Sunday, December 19, 2010
Tracing history in the texts we write
The Google Books service is one we use a lot, especially when we're on the road. It's like having 24/7 access to a massive library of surprisingly complete-enough works. Recently, a consortium of researchers at Google, Harvard Uni, Massachusetts Institute of Technology and the Encyclopedia Britannica have unveiled a searchable "database of two billion words and phrases drawn from 5.2 million books in Google's digital library published during the past 200 years" (source).From the abstract of an article published by this group:
We constructed a corpus of digitized texts containing about 4% of all books ever printed. Analysis of this corpus enables us to investigate cultural trends quantitatively. We survey the vast terrain of "culturomics", focusing on linguistic and cultural phenomena that were reflected in the English language between 1800 and 2000. We show how this approach can provide insights about fields as diverse as lexicography, the evolution of grammar, collective memory, the adoption of technology, the pursuit of fame, censorship, and historical epidemiology. "Culturomics" extends the boundaries of rigorous quantitative inquiry to a wide array of new phenomena spanning the social sciences and the humanities.For example, the database can be queried to show the effects of changes in language (e.g., the shift from 'nt' verb endings to 'ed' endings--as in burnt to burned, and learnt to learned; the addition of new words in English or other language, such as "pizza" or "sushi"), or to quantitatively graph the mention of women in published texts (which shifted dramatically in the 1960s as feminist movements took hold).

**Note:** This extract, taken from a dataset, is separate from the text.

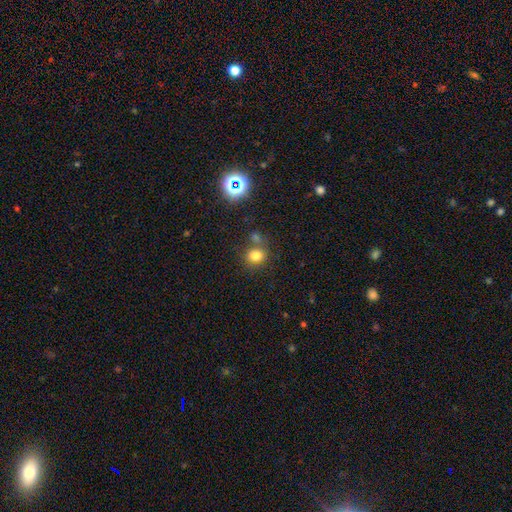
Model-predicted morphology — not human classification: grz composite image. It shows a smooth galaxy with no disk features (76%) that is round (74%). Merging: none (64%).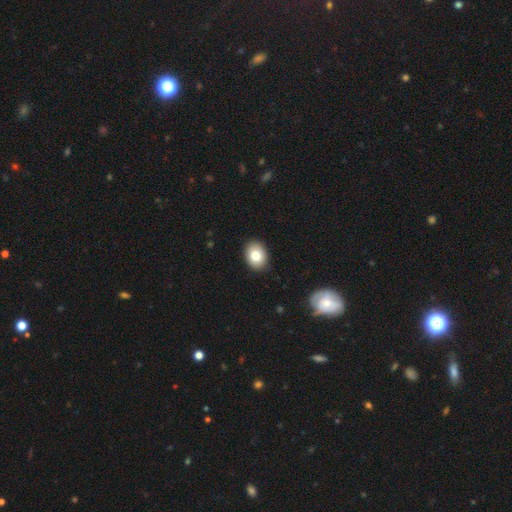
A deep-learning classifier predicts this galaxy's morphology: type=smooth (80%); roundness=in between (66%); merging=none (89%).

In addition to English, the database includes texts written in Chinese, English, French, German, Russian and Spanish.
The research group has developed a graphical interface for everyday users to play around with. This interface--the Ngram viewer--lets you adjust the year-span, enter up to five keywords you'd like graphed, and provides complementary links to related or relevant Google books. Below, for example, is an Ngram graph of the instances of the term "new literacies" in the database from 1960 onwards.

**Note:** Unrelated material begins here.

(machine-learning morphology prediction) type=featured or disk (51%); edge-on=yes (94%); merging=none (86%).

Wired Magazine has a range of additional interesting example graphs. And if you're registered with the New York Times, you can read more about the database and examples of findings here. Cultural evolutionists and linguists are all hailing the development of this database as a significant contribution to being able to quantify cultural trends in interesting ways, although everyone agrees that analysis will necessarily need to move beyond counts and graphs and the like to include mroe sophisticated qualitative analysis in order to be truly useful.
The entire database itself is even available for download if you'd like to develop your own sorting tools to use with it.